What you return must match the entries exactly, except that the pictures are gone.

● Extracted information:
=======

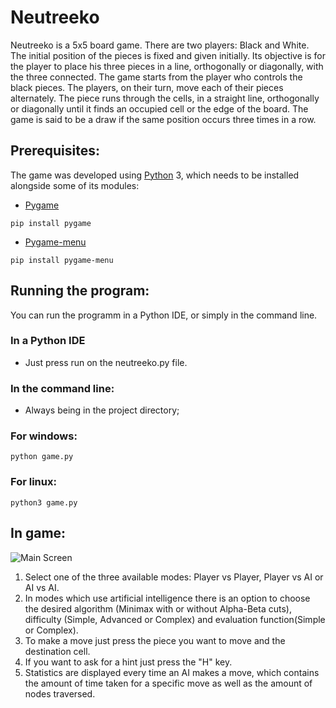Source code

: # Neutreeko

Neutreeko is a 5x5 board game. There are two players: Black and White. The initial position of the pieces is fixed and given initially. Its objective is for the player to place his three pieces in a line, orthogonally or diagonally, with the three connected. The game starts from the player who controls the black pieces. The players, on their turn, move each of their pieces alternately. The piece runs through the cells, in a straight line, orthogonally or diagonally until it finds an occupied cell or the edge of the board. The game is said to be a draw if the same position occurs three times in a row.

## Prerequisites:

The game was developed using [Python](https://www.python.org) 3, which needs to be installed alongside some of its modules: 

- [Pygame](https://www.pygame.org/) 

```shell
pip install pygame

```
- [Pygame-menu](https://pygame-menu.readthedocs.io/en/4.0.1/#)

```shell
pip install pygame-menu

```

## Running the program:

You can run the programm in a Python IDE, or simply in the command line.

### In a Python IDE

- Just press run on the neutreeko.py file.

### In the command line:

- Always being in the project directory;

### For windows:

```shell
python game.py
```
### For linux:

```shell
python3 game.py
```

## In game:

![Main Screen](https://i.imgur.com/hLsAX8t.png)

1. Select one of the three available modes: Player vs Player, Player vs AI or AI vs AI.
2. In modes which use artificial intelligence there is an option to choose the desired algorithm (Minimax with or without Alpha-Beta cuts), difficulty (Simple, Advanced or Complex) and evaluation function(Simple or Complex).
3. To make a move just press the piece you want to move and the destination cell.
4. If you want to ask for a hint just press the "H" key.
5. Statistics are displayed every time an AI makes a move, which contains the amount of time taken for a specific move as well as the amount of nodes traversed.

=======

● Answer section:
Source code

: # Neutreeko

Neutreeko is a 5x5 board game. There are two players: Black and White. The initial position of the pieces is fixed and given initially. Its objective is for the player to place his three pieces in a line, orthogonally or diagonally, with the three connected. The game starts from the player who controls the black pieces. The players, on their turn, move each of their pieces alternately. The piece runs through the cells, in a straight line, orthogonally or diagonally until it finds an occupied cell or the edge of the board. The game is said to be a draw if the same position occurs three times in a row.

## Prerequisites:

The game was developed using [Python](https://www.python.org) 3, which needs to be installed alongside some of its modules: 

- [Pygame](https://www.pygame.org/) 

```shell
pip install pygame

```
- [Pygame-menu](https://pygame-menu.readthedocs.io/en/4.0.1/#)

```shell
pip install pygame-menu

```

## Running the program:

You can run the programm in a Python IDE, or simply in the command line.

### In a Python IDE

- Just press run on the neutreeko.py file.

### In the command line:

- Always being in the project directory;

### For windows:

```shell
python game.py
```
### For linux:

```shell
python3 game.py
```

## In game:

![Main Screen](https://i.imgur.com/hLsAX8t.png)

1. Select one of the three available modes: Player vs Player, Player vs AI or AI vs AI.
2. In modes which use artificial intelligence there is an option to choose the desired algorithm (Minimax with or without Alpha-Beta cuts), difficulty (Simple, Advanced or Complex) and evaluation function(Simple or Complex).
3. To make a move just press the piece you want to move and the destination cell.
4. If you want to ask for a hint just press the "H" key.
5. Statistics are displayed every time an AI makes a move, which contains the amount of time taken for a specific move as well as the amount of nodes traversed.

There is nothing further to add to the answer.